“It shows, does it?” said Lin. “Well, it don’t usually. Not except when I’m—when I’m—”
“Down?” suggested his Excellency.
“Yes, Doc. Down,” the cow-puncher confessed.
Barker looked into his friend’s clear hazel eyes.
Beneath their dauntless sparkle was something that touched the Governor’s good heart. “I’ve got some whiskey along on the trip—Eastern whiskey,” said he. “Come over to my room awhile.”
“I used to sleep all night onced,” said McLean, as they went. “Then I come to know different. But I’d never have believed just mere thoughts could make yu’—make yu’ feel like the steam was only half on. I eat, yu’ know!” he stated, suddenly. “And I expect one or two in camp lately have not found my muscle lacking. Feel me, Doc.”
Barker dutifully obeyed, and praised the excellent sinews.
Across from the dance-hall the whining of the fiddle came, high and gay; feet blurred the talk of voices, and voices rose above the trampling of feet. Here and there some lurking form stumbled through the dark among the rubbish; and clearest sound of all, the light crack of billiard balls reached dry and far into the night Barker contemplated the stars and calm splendid dimness of the plain. “’Though every prospect pleases, and only man is vile,’” he quoted. “But don’t tell the Republican party I said so.”
“It’s awful true, though, Doc. I’m vile myself. Yu’ don’t know. Why, I didn’t know!”

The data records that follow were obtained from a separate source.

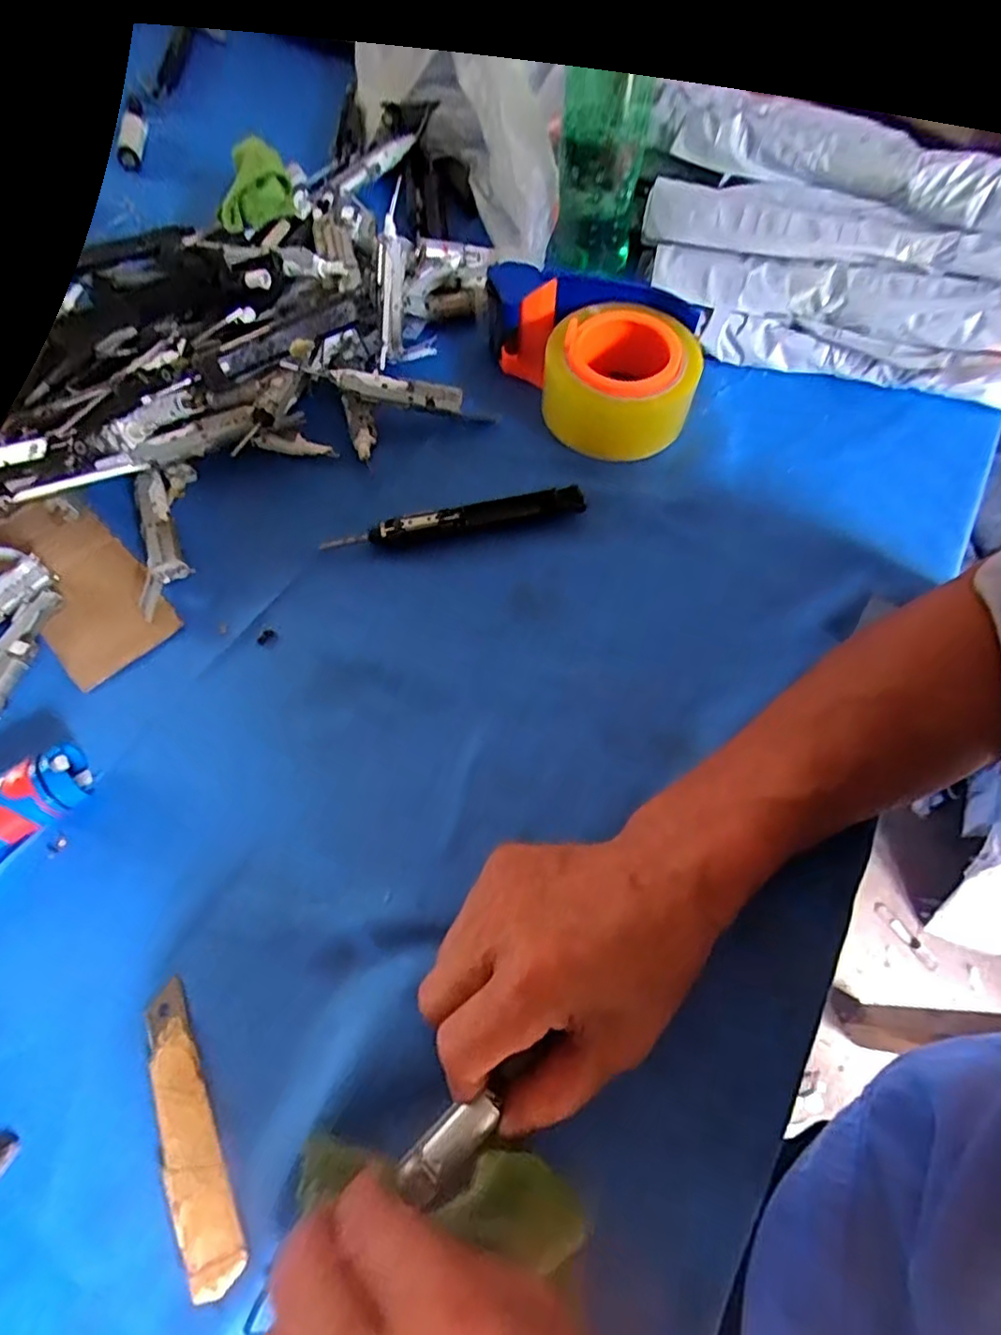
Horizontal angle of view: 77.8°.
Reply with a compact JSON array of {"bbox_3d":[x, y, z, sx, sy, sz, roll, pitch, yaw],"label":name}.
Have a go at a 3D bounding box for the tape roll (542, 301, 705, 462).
[{"bbox_3d":[0.084,-0.201,0.431,0.099,0.056,0.099,0,65,0],"label":"tape roll"}]

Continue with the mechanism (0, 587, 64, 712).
[{"bbox_3d":[-0.287,0.002,0.356,0.025,0.013,0.108,19,66,9],"label":"mechanism"}]

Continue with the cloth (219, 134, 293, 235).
[{"bbox_3d":[-0.204,-0.395,0.506,0.060,0.035,0.078,-17,66,-8],"label":"cloth"}]

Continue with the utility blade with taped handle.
[{"bbox_3d":[-0.134,0.195,0.262,0.024,0.010,0.112,-26,67,-12],"label":"utility blade with taped handle"}]

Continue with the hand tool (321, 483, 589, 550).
[{"bbox_3d":[-0.028,-0.096,0.401,0.165,0.010,0.022,-11,65,-5],"label":"hand tool"}]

And then they sat down to confidences and whiskey; for so long as the world goes round a man must talk to a man sometimes, and both must drink over it. The cow-puncher unburdened himself to the Governor; and the Governor filled up his friend’s glass with the Eastern whiskey, and nodded his spectacles, and listened, and advised, and said he should have done the same, and like the good Governor that he was, never remembered he was Governor at all with political friends here who had begged a word or two. He became just Dr. Barker again, the young hospital surgeon (the hospital that now stood a ruin), and Lin was again his patient——Lin, the sun-burnt free-lance of nineteen, reckless, engaging, disobedient, his leg broken and his heart light, with no Jessamine or conscience to rob his salt of its savor. While he now told his troubles, the quadrilles fiddled away careless as ever, and the crack of the billiard balls sounded as of old.
“Nobody has told you about this, I expect,” said the lover. He brought forth the little pistol, “Neighbor.” He did not hand it across to Barker, but walked over to Barker’s chair, and stood holding it for the doctor to see. When Barker reached for it to see better, since it was half hidden in the cow-puncher’s big hand, Lin yielded it to him, but still stood and soon drew it back. “I take it around,” he said, “and when one of those stories comes along, like there’s plenty of, that she wants to get rid of me, I just kind o’ take a look at ‘Neighbor’ when I’m off where it’s handy, and it busts the story right out of my mind. I have to tell you what a fool I am.”